Tuesday, July 14, 2009

Secret Confessions of a Hardcover Lover or Why I Love Hardcovers!

I love hardcovers (or hardbacks to some people). I love their heft. I love their feel. They feel safe to me, and they feel important. I prefer them in all that I read. Whether it be to my children or to myself. I do own 100's of paperbacks, but I wish they were all hardcovers. In fact, I am constantly searching for hardcovers to replace the paperbacks that I cherish.

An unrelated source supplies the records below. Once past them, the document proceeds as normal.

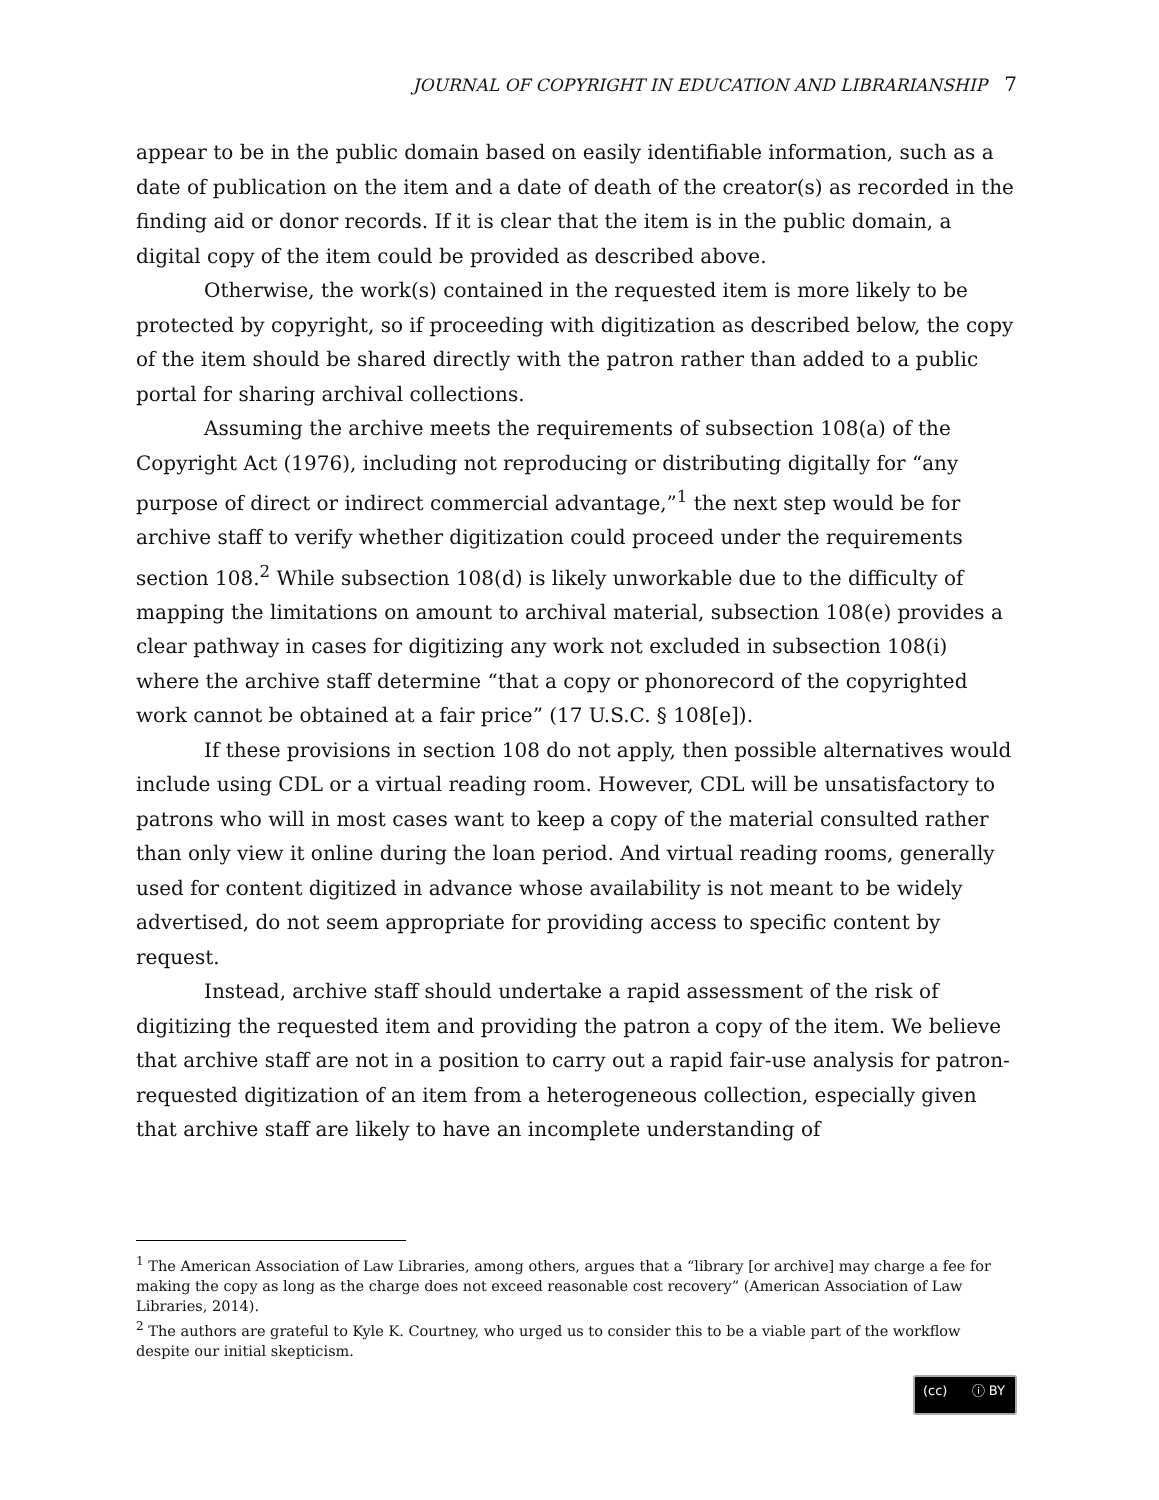JOURNAL OF COPYRIGHT IN EDUCATION AND LIBRARIANSHIP 7
appear to be in the public domain based on easily identifiable information, such as a date of publication on the item and a date of death of the creator(s) as recorded in the finding aid or donor records. If it is clear that the item is in the public domain, a digital copy of the item could be provided as described above.
Otherwise, the work(s) contained in the requested item is more likely to be protected by copyright, so if proceeding with digitization as described below, the copy of the item should be shared directly with the patron rather than added to a public portal for sharing archival collections.
Assuming the archive meets the requirements of subsection 108(a) of the Copyright Act (1976), including not reproducing or distributing digitally for “any purpose of direct or indirect commercial advantage,”<sup>1</sup> the next step would be for archive staff to verify whether digitization could proceed under the requirements section 108.<sup>2</sup> While subsection 108(d) is likely unworkable due to the difficulty of mapping the limitations on amount to archival material, subsection 108(e) provides a clear pathway in cases for digitizing any work not excluded in subsection 108(i) where the archive staff determine “that a copy or phonorecord of the copyrighted work cannot be obtained at a fair price” (17 U.S.C. § 108[e]).
If these provisions in section 108 do not apply, then possible alternatives would include using CDL or a virtual reading room. However, CDL will be unsatisfactory to patrons who will in most cases want to keep a copy of the material consulted rather than only view it online during the loan period. And virtual reading rooms, generally used for content digitized in advance whose availability is not meant to be widely advertised, do not seem appropriate for providing access to specific content by request.
Instead, archive staff should undertake a rapid assessment of the risk of digitizing the requested item and providing the patron a copy of the item. We believe that archive staff are not in a position to carry out a rapid fair-use analysis for patron-requested digitization of an item from a heterogeneous collection, especially given that archive staff are likely to have an incomplete understanding of
<sup>1</sup> The American Association of Law Libraries, among others, argues that a “library [or archive] may charge a fee for making the copy as long as the charge does not exceed reasonable cost recovery” (American Association of Law Libraries, 2014).
<sup>2</sup> The authors are grateful to Kyle K. Courtney, who urged us to consider this to be a viable part of the workflow despite our initial skepticism.
(cc) ⓘ BY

Why am I a hardcover snob? Hmm. Good question. I grew up with paperbacks, and I don't remember them falling apart back then. Nowadays, I seem to buy brand new children's paperbacks and the middle sections fall out just by turning the pages. When I get "vintage" kids paperbacks (anything over 20 years old), the staples are rusting and/or falling apart a lot of the times, or the glue is deteriorating and the pages just fall out. This has happened to my four-year-old son as he reads to himself. He sits there quietly turning the pages, and then a group of four pages fall out, *plop* in his hands. He looks up at me with a pained and anguished expression in his eyes. His mouth forming an excuse that he doesn't have, "I… I…" He has "hurt" the book he loves, and it is almost too much to burden. Then, of course, I have to "fix it"… somehow. If anyone has advice on how to fix these problems, PLEASE tell me.

I do not care if my hardcovers are ex-library. In fact, ex-library ones usually have special extra secure bindings! Of course, I still don't prefer them because the 30 and 40-year-old ones are usually pretty tattered from re-readings. I recently noticed on Amazon that you can buy a lot of the new children's books as (not ex-library but) library bound hardcovers (for about $10.00+ more then the paperback). The price hurts, and I personally haven't made that jump.

I prefer my hardcovers to have dust jackets. Especially if they don't have a picture printed on the cover itself! Why? Because there is usually exclusive artwork on the dust jacket, and artwork is a big part of children's books. I have bought many children's books just because of the awesome artwork (what parent hasn't?).

There is one more BIG reason that I want hardcovers, and there is a stipulation here, to be specific, first edition hardcovers… not because of their collectibillity but because a lot of kids books get edited over time. Why? Who knows? My guess is that publishers start deleting pages to save printing costs. I will write another blog about this very soon, but I will mention one book now: The classic original Little Critter book, "Just for You" by Mercer Mayer. The first printing has about 6 or more pages of artwork and story that are totally missing from the edition that you buy today. For a preview, see the pictures I uploaded onto Amazon's page for it here: Just for You

Of course, some books are so rare or hard to find, that I am satisfied to buy a paperback for cheap if I run across it at Goodwill or another thrift store... BUT I will still be constantly searching for the hardcover to replace it with.